Wheels/hubs/tires: There was nothing ultra-special about the wheels we built for the 250SX. They were based on Kite hubs, Excel rims and Dunlop MX3S tires. I elected to run a 110/90-19 on the rear of the two-stroke.

Footpegs: MetalTek made me custom footpegs by milling off the top of the stock pegs and welding on a new set of teeth. The tooth profile was taller on the outside teeth to help keep my feet pointed in for less chance of slipping off the pegs. I feel that on a two-stroke you are moving around a lot more than on a four-stroke, which is why I opted for the MotoSeat Gripper seat cover.

Chain & sprocket: During testing before the race I was concerned that the stock 50-tooth rear sprocket would run out of gear before I got to Glen Helen’s 70-mph first turn. So, I tested the 49-tooth sprocket that most MXA test riders prefer. It was much better on the start, but on the steep hills and rough sand sections, I preferred the 50. What would you do? I chose the Pro-X 49 for the start.

Engine: My only mods to the engine were a Pro Circuit pipe with 304 Shorty silencer and VP U4.4 oxygenated fuel. Thankfully, I got help from KTM with the jetting. Here is what I ran:

Main jet: 430
Pilot jet: 32.5
Needle: 6BFY42-73
Jet nozzle: S4
Clip: 3rd clip

Jetting notes: I ran the needle clip in the middle position at the race, but during testing I noticed that as it got into the heat of the day, I could get better power in the 2nd clip slot down. On race day I played it safe in the 3rd clip. We offered these jetting specs to Zach Bell’s team, but he was happy with modest main and pilot changes on his Husky, plus Zach was running pump gas.

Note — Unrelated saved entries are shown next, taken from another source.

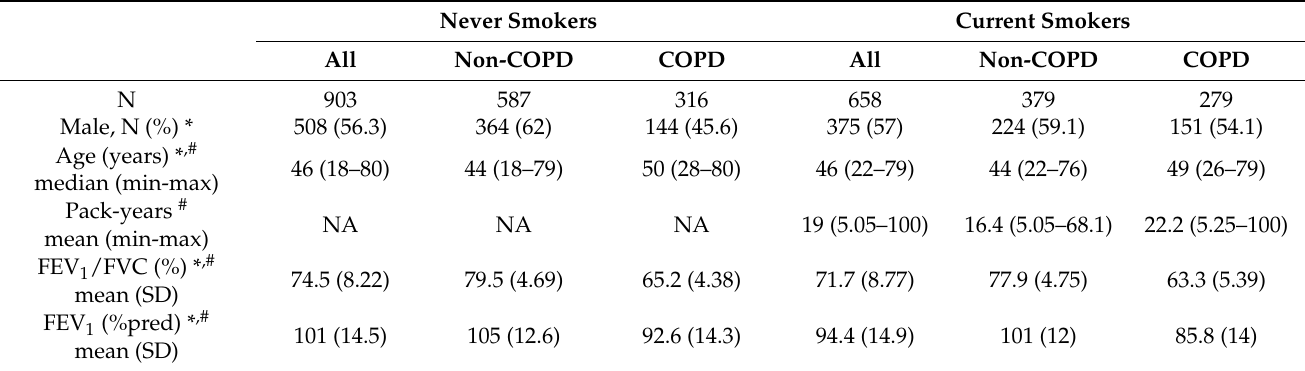
Table 1. Subject characteristics of Lifelines cohort.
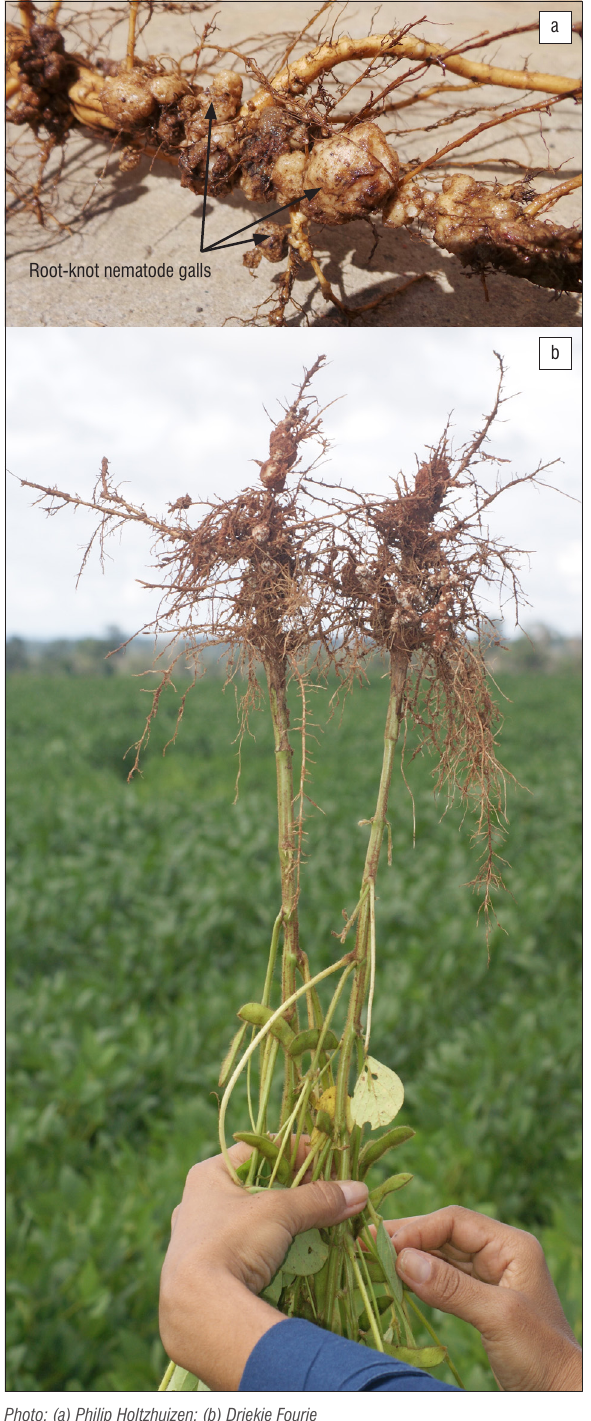
Figure 1: (a) Root-knot nematode galls, resulting from parasitism by Meloidogyne sp. females, on the roots of a soybean plant that was sampled during the 2013/2014 growing season in the Sasolburg area (Free State Province of South Africa). (b) Heavily galled root systems of two root-knot nematode infected soybean plants that grew in the Viljoenskroon area (Free State Province of South Africa) during the 2012/2013 growing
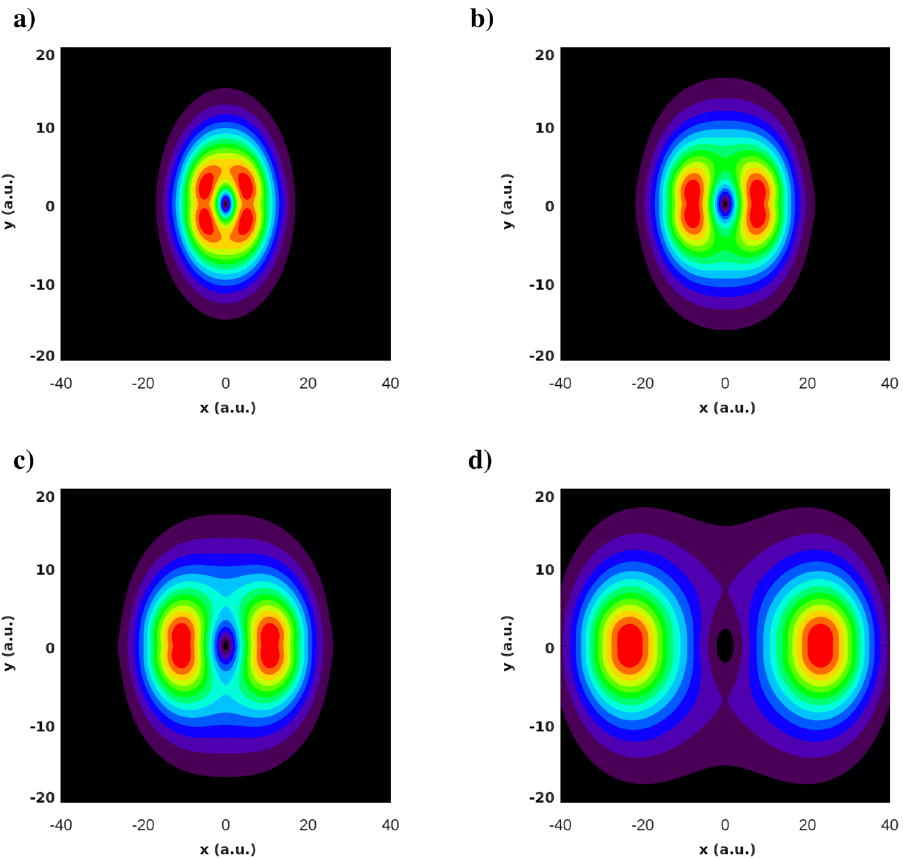
Figure 2. Coordinate density of the ground state wave-function for different values of the IR field strength: E 0 0.02387 a.u. ( a ), E 0 =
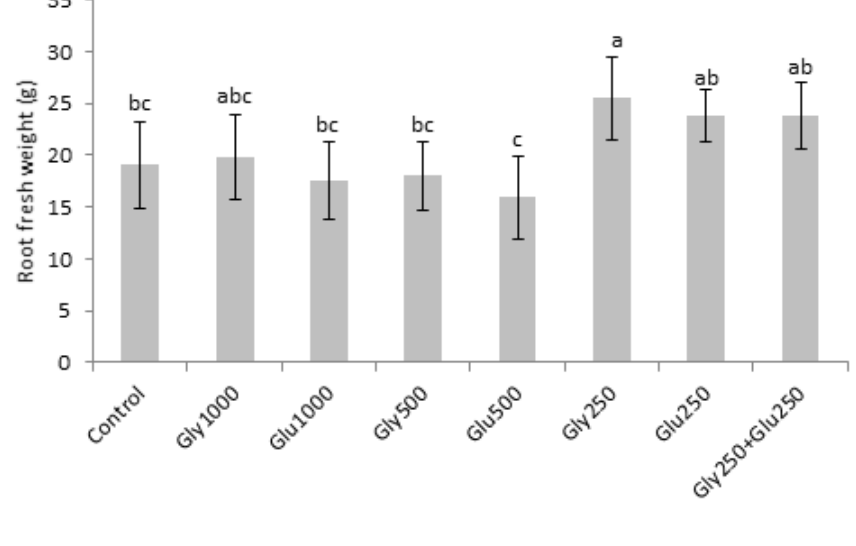
Figure 3: Root fresh weight of lettuce plants under foliar application of glycine and glutamine amino acids. Data are average of four replica- tions ± SD; comparison of means was done at 5% level of Duncan multiple ranges test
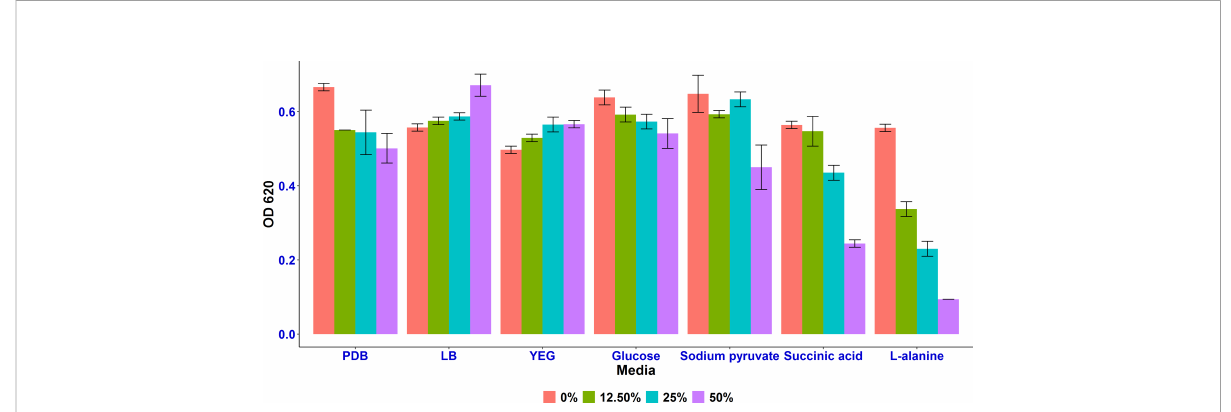
FIGURE 2 Cell density (OD 620 ) of A. tumefaciens SZMC 14557 in the presence of 12.5, 25, and 50% concentration of CCF obtained from the culture supernatant of P. resinovorans SZMC 25872 grown in 7 media. 0% concentration of CCF is positive control (PDB without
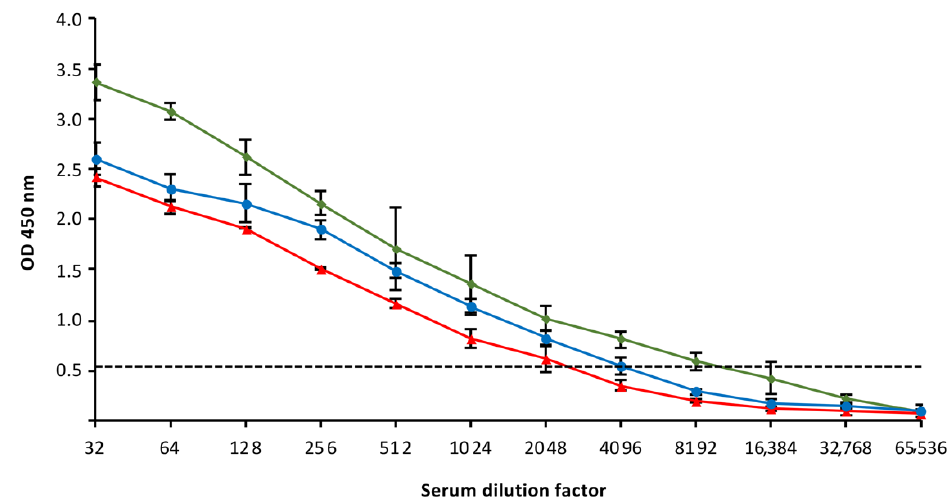
Figure 11. ELISA detection of specific anti-MCP antibodies in gilthead seabream sera collected one (green), two (blue) and three (red) months post-vaccination. Data are expressed as mean ± SD (n = 5). The positive threshold is represented by a dotted line.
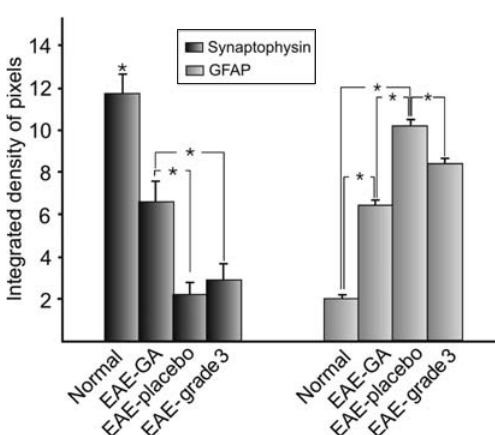
Figure 3. Photomicro- graphs obtained at the level of the spinal cord ventral horn (L4-L5) showing the correlation between demy- elination/inflammation and the clinical scores for EAE. Panels A-D, Sudan black staining at the level of the ventral horn of the spinal cord showing the degree of myelination in normal (A), EAE-GA (peak of the dis- ease after treatment, B), EAE-placebo (C) and EAE- grade 3 (D) animals. Note that GA preserved a signifi- cant degree of myelination (dashed circle in B). The pla- cebo-treated and untreated material showed evident signs of demyelination (dashed circles in C and D, respectively). Panels E-H, Toluidine blue-stained semi- thin sections obtained from the different experimental situations. Normal (E), EAE- GA (F), EAE-placebo (G), and EAE-grade 3 (H). Ob-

There is power to be found in KTM’s adjustable power valve. I added a Kreft PowerDial 2.0 so that I could spend time making every possible adjustment while on the track. I spent two hours doing laps in the days before the World Two-Stroke Championship. I stopped every lap and turned the dial counterclockwise for more hit and clockwise for a broader powerband. I made quarter-turn adjustments and was very thorough. In the first moto I turned it counterclockwise, but for the second moto, I switched it back in the stock position as the track had hardened up.

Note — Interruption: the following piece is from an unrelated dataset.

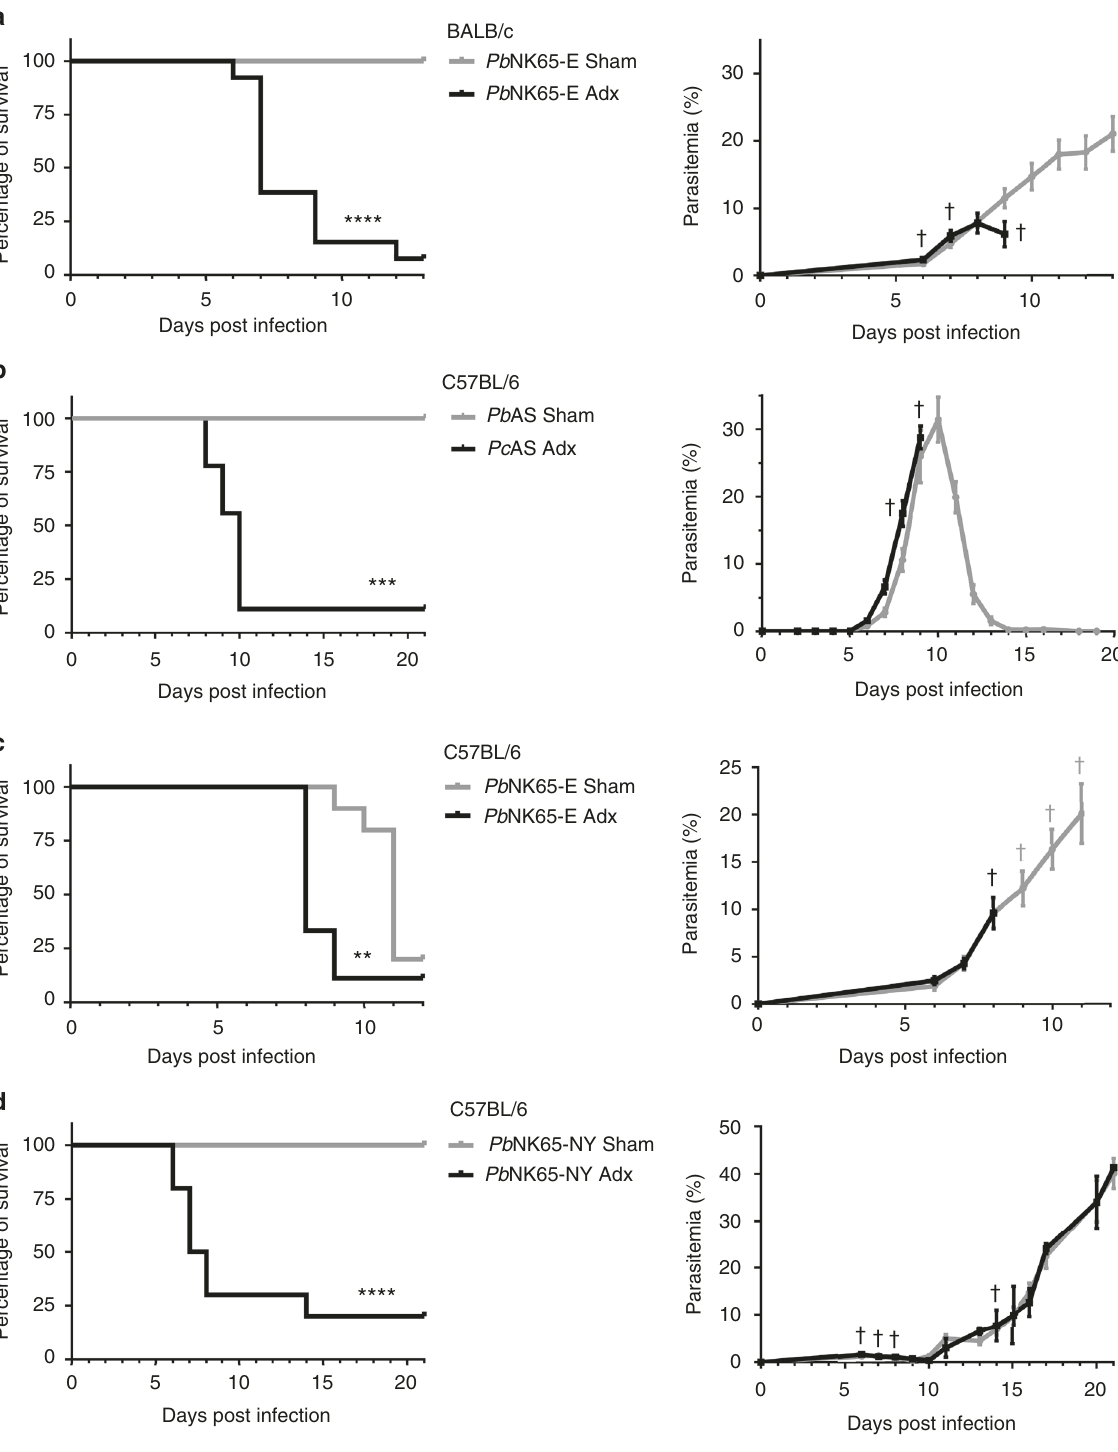
Fig. 1 Adrenalectomy reduces survival following infection, without affecting parasitemia. Sham-operated (Sham) and adrenalectomised (Adx) BALB/c mice ( a ) or C57BL/6 mice ( b – d ) were injected with Plasmodium berghei NK65 Edinburgh strain ( Pb NK65-E; a and c ), Plasmodium chabaudi AS ( Pc AS; b ) or Pb NK65 New York strain ( Pb NK65-NY; d ). Survival of Adx and Sham mice was monitored daily. In each experiment, non-infected Sham and Adx mice were included and these all survived the observation period (not shown). The peripheral parasitemia of infected mice was determined at the indicated time points and shown as means ± SEM. Graphs represent two or three separate experiments and the numbers of mice are as follows: a Sham, n = 14; Adx, n = 13; b Sham, n = 8; Adx, n = 9; c Sham, n = 10; Adx, n = 9; d Sham, n = 12; Adx, n = 10. No parasitemia of Adx mice is shown where two or fewer mice remained alive: after day 9 ( a , b ) or day 8 ( c ). Daggers ( † ) indicate when at least one mouse died or was euthanized when it reached the humane endpoints. Asterisks indicate signi fi cance levels by Log-rank test. ** p < 0.01, *** p < 0.001, **** p <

“I ADDED A KREFT POWERDIAL 2.0 SO THAT I COULD SPEND
TIME MAKING EVERY POSSIBLE ADJUSTMENT.”

Dennis in mid-flight with Richard Taylor (44) and Nick Schmidt (79) in pursuit at the 2018 MTA World Two-Stroke Championship.

Miscellaneous: Don’t let the Hinson clutch cover fool you. The cover was by Hinson, but the clutch was a stock diaphragm KTM clutch. It was bulletproof. With so much time on a KTM 450SXF, I felt fine with the stock Neken handlebars and ODI grips. I got spare Twin Air filters from the MXA workshop and changed them between motos. The one-off Stapo MX graphics were done by fellow MXA test rider Johnny Jelderda at Trinity Graphix.

I wanted to be on the podium, but would have been happy with a top five. In the end, I battled every inch on a track that sapped the energy of every rider on it. It had a fast start, followed immediately by a steep uphill, even steeper downhill and two power-robbing sand sections, with another up-and-down section separating them. I’m describing how tough the track was to ultimately say that I was thrilled to finish in the top 10.

2018 WORLD TWO-STROKE CHAMPIONSHIP RESULTS
1. Zach Bell (Hus)…1-1
2. Darryn Durham (Yam)…2-2
3. Talon Lafountaine (KTM)…4-3
4. Ryan Surratt (Hon)…3-6
5. Richard Taylor (Suz)…7-8
6. Dalton Shirey (Hus)…6-9
7. Dennis Stapleton (KTM)…9-11
8. Doug Dubach (Yam)…11-10
9. Justin Jones (Hon)…19-5
10. Beau Baron (Hon)…12-13
Other Notables: 11. Brian Medeiros (KTM); 14. Nick Schmidt (Yam); 17. Arik Swan (Hon); 18. Sean Lipanovich (Hon); 22. Mike Brown (Hus); 24. Sean Borkenhagen (Kaw) 28. Chris Fillmore (KTM).